In primo luogo, l’utente di un software regolato dalla GPL ha il diritto di usare il programma, di farne ulteriori copie per uso personale, di redistribuirlo liberamente. L’unico vincolo che è previsto in caso di redistribuzione è che ogni copia deve essere accompagnata dall’indicazione del titolare del diritto d’autore sul programma (copyright) nonché da copia della licenza GPL. Deve inoltre essere specificato che non ci si assume alcuna responsabilità circa il funzionamento del software in qualsiasi ambito. Le aziende che si occupano della distribuzione di software possono richiedere un corrispettivo, ad esempio per il avoro di raccolta del software libero su di un cd-rom o in altra banca dati, quindi mettere sul mercato raccolte di software libero. Altre aziende possono inoltre offrire consulenza a pagamento circa l’installazione e il funzionamento del software libero.
Il software libero, inoltre, può essere modificato e personalizzato dall’utente, in modo da venire incontro alle sue particolari esigenze. In molti casi, viene realizzato un nuovo software basato su di un precedente software open source “di origine”. Questo nuovo lavoro può essere non solo utilizzato da chi lo ha sviluppato, ma anche ulteriormente redistribuito: in quest’ultimo caso, tuttavia, ci sono alcune condizioni da rispettare. In primo luogo, i files modificati devono recare l’indicazione di chi e quando li ha cambiati, in modo che si possa capire che le modifiche non sono opera dell’autore del programma di origine.
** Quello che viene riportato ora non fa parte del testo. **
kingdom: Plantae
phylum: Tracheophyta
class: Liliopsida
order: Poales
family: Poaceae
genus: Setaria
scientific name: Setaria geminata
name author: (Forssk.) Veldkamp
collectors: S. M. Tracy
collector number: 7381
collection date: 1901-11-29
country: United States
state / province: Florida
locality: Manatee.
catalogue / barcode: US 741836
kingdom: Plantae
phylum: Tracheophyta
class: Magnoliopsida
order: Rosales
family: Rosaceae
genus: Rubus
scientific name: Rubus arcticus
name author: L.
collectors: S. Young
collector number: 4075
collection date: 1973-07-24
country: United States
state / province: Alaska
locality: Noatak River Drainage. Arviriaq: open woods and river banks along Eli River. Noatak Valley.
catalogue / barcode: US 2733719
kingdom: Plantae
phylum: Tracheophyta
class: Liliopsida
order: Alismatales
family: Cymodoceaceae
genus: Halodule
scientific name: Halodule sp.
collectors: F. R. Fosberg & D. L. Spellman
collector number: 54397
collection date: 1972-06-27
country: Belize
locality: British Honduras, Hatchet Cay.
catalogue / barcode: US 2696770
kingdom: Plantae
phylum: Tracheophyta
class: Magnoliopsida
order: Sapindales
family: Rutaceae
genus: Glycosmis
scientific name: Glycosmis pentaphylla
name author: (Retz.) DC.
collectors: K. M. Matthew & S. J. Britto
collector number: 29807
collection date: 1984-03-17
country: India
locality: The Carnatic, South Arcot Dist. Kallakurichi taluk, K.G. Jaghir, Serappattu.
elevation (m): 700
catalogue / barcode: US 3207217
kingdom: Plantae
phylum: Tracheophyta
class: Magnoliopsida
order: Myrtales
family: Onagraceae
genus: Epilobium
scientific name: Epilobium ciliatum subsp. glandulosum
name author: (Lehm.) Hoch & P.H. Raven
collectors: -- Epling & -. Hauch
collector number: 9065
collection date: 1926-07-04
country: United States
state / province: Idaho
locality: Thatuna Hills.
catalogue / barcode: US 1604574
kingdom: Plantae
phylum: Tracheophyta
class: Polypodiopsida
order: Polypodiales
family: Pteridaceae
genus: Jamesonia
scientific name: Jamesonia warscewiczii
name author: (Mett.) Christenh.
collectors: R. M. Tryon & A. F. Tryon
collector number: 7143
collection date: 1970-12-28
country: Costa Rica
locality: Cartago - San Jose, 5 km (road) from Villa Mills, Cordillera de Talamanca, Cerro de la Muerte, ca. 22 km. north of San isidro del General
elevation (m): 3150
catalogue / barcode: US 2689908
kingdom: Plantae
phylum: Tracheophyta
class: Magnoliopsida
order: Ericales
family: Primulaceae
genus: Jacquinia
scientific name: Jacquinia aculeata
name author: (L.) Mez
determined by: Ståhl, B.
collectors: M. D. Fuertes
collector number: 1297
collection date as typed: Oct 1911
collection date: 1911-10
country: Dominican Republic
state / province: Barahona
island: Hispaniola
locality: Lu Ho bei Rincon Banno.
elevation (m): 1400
Ma soprattutto, il nuovo programma deve obbligatoriamente essere distribuito sotto la licenza GPL. Un’azienza, in altri termini, non può prendere un software GPL, svilupparci “sopra” un altro applicativo e rivenderlo tramite la concessione di licenze commerciali. Questo è vietato e comporta violazione della GPL, per la quale il titolare del copyright sul software di origine può agire nei confronti dell’azienda richiedendo i danni. Per questi motivi, la licenza GPL è considerare una “licenza virus”, perché tutto quello che viene costruito sopra software rilasciati con la GPL deve obbligatoriamente seguire lo stesso regime. Ovviamente lo scopo è quello di tutelare al massimo grado lo sviluppo e la diffusione del software libero. In fondo è anche giusto: se una azienda vuole realizzare un prodotto commerciale, può scriverlo benissimo da capo. Se invece vuole risparmiare il lavoro di programmazione, non può prendere un software libero, personalizzarlo un po’ e rivenderlo guadagnando in sostanza sul lavoro che era stato fatto da altri disinteressatamente a favore della comunità.